▶ [RECORDS SUPPLIED]
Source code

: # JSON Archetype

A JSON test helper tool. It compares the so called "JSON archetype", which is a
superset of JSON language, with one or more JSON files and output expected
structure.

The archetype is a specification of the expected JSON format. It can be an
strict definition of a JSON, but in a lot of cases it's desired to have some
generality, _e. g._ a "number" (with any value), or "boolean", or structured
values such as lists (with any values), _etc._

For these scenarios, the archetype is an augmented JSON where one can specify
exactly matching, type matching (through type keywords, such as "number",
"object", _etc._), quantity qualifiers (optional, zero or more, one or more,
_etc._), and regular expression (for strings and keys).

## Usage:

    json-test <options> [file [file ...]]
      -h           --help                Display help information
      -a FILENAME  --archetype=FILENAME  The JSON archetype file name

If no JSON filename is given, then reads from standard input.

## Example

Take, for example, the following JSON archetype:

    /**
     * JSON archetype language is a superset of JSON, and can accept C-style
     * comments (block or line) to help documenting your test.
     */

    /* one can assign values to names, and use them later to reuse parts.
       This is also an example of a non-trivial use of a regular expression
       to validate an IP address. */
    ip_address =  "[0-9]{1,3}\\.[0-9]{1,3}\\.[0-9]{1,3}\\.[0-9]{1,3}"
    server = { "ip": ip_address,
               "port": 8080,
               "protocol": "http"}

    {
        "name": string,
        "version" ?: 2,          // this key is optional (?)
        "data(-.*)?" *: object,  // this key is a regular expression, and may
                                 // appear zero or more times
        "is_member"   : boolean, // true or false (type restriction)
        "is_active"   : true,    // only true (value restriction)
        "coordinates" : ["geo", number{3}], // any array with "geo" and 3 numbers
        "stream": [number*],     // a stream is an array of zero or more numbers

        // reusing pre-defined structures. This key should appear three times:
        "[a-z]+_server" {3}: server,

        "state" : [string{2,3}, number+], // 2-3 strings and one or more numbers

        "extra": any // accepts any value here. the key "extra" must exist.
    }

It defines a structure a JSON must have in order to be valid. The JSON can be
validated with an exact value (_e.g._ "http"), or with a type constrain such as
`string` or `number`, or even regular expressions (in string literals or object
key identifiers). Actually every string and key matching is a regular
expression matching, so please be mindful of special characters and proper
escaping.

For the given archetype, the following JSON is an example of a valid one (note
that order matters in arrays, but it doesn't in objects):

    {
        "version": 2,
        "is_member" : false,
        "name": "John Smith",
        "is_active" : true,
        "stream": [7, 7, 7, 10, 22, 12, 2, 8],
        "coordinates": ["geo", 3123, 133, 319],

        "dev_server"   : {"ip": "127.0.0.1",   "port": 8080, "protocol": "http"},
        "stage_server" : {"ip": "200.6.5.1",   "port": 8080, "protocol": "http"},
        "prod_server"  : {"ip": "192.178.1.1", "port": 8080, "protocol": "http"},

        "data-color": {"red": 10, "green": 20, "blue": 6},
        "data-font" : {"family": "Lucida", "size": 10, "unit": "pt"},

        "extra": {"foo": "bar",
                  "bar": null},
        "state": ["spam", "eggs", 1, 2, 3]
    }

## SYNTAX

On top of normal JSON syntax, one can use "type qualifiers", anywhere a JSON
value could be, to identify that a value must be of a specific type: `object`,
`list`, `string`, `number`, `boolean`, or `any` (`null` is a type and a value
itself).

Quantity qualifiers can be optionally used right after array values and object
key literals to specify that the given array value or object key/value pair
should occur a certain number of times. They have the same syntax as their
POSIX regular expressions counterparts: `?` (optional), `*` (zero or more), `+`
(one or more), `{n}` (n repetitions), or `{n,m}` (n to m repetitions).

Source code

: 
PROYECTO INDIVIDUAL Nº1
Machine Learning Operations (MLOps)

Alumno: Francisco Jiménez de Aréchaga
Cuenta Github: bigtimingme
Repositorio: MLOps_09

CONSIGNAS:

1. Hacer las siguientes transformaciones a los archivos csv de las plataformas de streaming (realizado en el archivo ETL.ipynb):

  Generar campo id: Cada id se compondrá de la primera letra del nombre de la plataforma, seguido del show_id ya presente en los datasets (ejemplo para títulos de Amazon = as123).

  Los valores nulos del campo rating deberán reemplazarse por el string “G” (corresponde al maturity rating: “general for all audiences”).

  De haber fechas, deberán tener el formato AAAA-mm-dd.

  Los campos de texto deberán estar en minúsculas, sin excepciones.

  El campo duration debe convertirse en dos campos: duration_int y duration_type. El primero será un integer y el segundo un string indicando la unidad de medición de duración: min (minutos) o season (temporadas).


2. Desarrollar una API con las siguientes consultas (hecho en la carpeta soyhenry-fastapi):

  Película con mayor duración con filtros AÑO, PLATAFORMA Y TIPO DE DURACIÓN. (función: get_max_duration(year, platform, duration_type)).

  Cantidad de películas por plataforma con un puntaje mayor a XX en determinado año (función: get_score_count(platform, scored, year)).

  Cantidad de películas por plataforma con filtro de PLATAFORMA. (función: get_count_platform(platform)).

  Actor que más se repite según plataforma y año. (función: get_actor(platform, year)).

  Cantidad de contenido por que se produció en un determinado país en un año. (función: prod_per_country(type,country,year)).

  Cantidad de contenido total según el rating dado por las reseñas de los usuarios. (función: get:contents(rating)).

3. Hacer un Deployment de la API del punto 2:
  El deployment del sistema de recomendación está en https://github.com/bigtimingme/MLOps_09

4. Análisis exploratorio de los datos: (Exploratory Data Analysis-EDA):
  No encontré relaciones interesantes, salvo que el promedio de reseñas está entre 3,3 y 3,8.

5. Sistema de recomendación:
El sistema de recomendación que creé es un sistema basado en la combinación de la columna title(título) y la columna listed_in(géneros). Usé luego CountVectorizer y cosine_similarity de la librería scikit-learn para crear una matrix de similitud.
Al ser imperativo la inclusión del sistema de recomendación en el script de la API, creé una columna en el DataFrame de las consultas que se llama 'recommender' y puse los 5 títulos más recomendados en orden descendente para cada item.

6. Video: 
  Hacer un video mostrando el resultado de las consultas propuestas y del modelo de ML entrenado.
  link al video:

▶ [PROBLEM]
Copy the rows from their first line through the line containing "values such as", including both ends, and keep every character unchanged.

▶ [WORKED SOLUTION]
Source code

: # JSON Archetype

A JSON test helper tool. It compares the so called "JSON archetype", which is a
superset of JSON language, with one or more JSON files and output expected
structure.

The archetype is a specification of the expected JSON format. It can be an
strict definition of a JSON, but in a lot of cases it's desired to have some
generality, _e. g._ a "number" (with any value), or "boolean", or structured
values such as lists (with any values), _etc._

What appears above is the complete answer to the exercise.